Now when the CSS file is received - the browser in parallel starts with the execution of the CSS file - to create the CSS object Model - The CSSOM. The CSSOM looks very much like the DOM except that its contents are the css style specifications - which get refined based on when that element’s style was referred the last and how specifically was that targeted.
This is how the CSSOM looks like:

Both of these object model trees are parsed by the Rendering Engine. For example Safari uses Webkit. Chrome uses a fork of Webkit called Blink. And Firefox uses an open source engine - gecko. These are what are responsible for converting the CSS and HTML files into CSSOM and DOM respectively. After which they are dumped into the content sink for sometime before being picked by the rendering engine again for one final process to get the final model it can work with.

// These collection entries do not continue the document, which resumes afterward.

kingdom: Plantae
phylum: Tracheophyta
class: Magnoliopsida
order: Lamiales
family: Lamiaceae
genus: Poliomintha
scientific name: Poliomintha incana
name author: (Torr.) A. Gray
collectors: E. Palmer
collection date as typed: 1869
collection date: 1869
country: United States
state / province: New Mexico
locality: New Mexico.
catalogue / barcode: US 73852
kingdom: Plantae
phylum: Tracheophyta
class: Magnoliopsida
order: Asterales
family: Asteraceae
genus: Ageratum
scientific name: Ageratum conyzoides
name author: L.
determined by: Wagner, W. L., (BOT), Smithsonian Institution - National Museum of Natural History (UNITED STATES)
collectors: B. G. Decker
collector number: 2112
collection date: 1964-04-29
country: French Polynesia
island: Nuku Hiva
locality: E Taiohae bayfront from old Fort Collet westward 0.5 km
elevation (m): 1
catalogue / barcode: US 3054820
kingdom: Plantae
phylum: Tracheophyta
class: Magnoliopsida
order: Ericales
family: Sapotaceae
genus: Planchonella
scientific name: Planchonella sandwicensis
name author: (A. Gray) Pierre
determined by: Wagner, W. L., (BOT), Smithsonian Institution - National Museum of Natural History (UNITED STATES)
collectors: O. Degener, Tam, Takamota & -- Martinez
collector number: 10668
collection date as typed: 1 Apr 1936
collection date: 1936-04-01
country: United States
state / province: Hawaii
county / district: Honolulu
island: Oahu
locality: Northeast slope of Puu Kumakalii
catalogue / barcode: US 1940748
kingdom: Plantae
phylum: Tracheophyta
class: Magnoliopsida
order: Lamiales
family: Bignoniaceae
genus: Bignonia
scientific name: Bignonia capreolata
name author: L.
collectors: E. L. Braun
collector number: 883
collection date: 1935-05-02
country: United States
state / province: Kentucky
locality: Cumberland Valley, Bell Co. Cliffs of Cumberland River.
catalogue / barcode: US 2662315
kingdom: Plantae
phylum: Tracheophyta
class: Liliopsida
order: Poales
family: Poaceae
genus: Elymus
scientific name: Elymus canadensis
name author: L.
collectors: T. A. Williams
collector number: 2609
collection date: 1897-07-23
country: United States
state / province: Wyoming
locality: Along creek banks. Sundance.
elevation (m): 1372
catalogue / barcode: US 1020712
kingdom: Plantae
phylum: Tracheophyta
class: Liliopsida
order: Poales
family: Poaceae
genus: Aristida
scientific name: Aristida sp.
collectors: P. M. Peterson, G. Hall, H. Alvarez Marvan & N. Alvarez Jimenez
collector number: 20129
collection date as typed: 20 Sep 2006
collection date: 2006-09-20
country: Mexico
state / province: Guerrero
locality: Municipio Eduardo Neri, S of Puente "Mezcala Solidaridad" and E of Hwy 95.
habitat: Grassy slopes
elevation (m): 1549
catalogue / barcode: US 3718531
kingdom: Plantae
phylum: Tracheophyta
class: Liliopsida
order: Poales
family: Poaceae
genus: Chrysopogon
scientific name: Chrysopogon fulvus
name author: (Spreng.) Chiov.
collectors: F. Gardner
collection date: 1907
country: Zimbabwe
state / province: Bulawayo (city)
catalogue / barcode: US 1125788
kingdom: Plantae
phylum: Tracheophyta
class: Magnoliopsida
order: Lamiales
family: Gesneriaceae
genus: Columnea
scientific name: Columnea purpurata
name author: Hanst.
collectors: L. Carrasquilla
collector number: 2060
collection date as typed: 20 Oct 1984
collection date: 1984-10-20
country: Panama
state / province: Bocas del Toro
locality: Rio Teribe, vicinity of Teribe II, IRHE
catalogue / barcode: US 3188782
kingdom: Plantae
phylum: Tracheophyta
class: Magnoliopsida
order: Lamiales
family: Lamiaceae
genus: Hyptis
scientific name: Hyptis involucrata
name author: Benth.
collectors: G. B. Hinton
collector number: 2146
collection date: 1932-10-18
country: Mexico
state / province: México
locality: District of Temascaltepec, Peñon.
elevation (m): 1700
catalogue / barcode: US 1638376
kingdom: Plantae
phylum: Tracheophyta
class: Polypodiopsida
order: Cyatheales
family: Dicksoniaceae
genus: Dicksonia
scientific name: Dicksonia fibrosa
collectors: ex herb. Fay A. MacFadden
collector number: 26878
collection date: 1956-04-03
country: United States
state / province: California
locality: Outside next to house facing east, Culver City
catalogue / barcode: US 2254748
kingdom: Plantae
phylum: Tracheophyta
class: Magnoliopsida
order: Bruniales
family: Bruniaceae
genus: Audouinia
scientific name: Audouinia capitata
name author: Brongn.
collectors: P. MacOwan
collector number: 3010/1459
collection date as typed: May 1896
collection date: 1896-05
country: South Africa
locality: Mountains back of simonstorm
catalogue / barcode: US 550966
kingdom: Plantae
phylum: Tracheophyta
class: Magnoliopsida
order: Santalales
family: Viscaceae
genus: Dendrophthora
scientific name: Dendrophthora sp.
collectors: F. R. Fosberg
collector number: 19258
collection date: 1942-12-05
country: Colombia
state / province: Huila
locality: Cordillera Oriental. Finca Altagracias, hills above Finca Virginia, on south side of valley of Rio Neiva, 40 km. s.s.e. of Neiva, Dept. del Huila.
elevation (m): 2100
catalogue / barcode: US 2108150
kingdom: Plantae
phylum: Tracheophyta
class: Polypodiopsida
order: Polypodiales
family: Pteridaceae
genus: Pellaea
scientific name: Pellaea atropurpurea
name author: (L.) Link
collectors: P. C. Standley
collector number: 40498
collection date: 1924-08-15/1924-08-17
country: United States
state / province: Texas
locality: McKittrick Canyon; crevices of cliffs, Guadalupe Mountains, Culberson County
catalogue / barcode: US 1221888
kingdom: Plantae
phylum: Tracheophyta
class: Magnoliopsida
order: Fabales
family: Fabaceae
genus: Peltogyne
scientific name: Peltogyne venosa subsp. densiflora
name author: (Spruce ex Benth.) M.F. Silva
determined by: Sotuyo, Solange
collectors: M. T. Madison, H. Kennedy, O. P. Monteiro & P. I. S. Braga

But I think we are missing something. What about the scripts.
The Javascript Execution
While the document is being parsed if the parser encounters the script tag - it will halt all execution and hail the command of the Javascript. The Javascript is processed by the Javascript Engine. Different browsers use different engines. Chrome uses V8 engine while Apple’s Safari Browser uses JavaScriptCore Engine. Firefox uses SpiderMonkey.
The DOM creation and HTML parsing is stopped because Javascript has the power to change the DOM. That is why heavy scripts can cause lag in the website. And it is also the same reason as to why it is preferred to have the script tag at the end of the body.
The Render Tree Creation
Once the CSSOM and DOM are ready - the render tree construction starts.
The Rendering Engine combines the DOM and CSSOM - overlaps them and decides what elements will stay - what content and what properties they have and also retains their structure.
Some elements like the ones with display:none in CSS are omitted - tho visibility:hidden in processed because it still occupies space on the screen.

Once this tree is constructed then its time to use the screen as the canvas and paint it with beautiful pixels.
Layout and Reflow
In this section - the browser works on deciding the size of the window - to showcase the elements. It recursively traverses each node in the render tree and finalizes its size based on the css attributes. Once that is done the browser knows what element will occupy what size. This calculation is extremely heavy as it involves a lot of mathematical operations to be performed. This is called the Layout Stage.
Sometimes when Javascript of some action causes change in attributes of an element - like loading of an image - or a button popping up due to click - the sizes need to be calculated again. This process is called as reflow .
Painting And Display
Now that the screen sizes and section of each element is clear - the browser is now responsible for filling in the void with colors- the pixels. The browser recursively calls the paint() method for each node recursively in the render tree and used the UI backend to execute the commands which directly talks to the OS.
After this entire process is done - then we see all those beautiful websites on our favorite browser. The browser is a feat of software engineering that is to be respected for the sheer amount of design and creativity it has taken to develop - and needless to say it is the backbone of the current internet. Learning the browser and understanding how it works not only separates us from the crowd but also makes us join into the thought process of those people who were able to envision it.